■ Stored entries ■
□ □ □
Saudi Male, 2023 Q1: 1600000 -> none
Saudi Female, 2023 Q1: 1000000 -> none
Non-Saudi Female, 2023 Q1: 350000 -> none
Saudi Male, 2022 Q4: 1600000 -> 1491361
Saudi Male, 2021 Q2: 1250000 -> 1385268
□ □ □
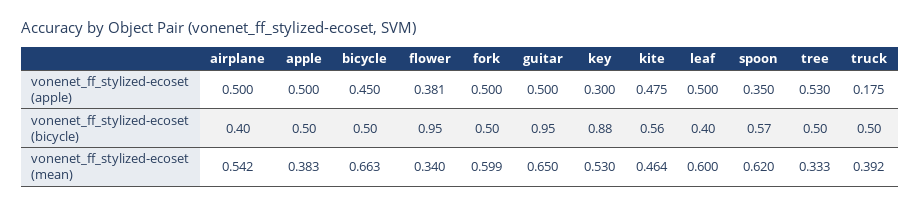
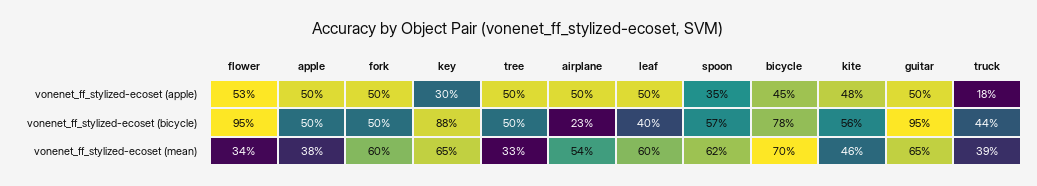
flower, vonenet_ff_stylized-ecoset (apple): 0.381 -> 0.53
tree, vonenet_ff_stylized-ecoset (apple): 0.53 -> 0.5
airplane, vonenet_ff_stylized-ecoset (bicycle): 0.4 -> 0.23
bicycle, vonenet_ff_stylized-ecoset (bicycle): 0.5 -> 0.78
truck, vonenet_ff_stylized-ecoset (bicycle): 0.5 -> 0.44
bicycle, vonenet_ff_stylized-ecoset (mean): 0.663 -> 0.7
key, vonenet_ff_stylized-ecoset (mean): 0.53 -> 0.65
□ □ □
■ REQUEST ■
Starting at the line above that contains "Non-Saudi Female, 2023 Q1: 350000 -> none", repeat each line exactly up to and including the line that contains "Saudi Male, 2021 Q2: 1250000 -> 1385268", and stop there.

■ RESPONSE AREA ■
Non-Saudi Female, 2023 Q1: 350000 -> none
Saudi Male, 2022 Q4: 1600000 -> 1491361
Saudi Male, 2021 Q2: 1250000 -> 1385268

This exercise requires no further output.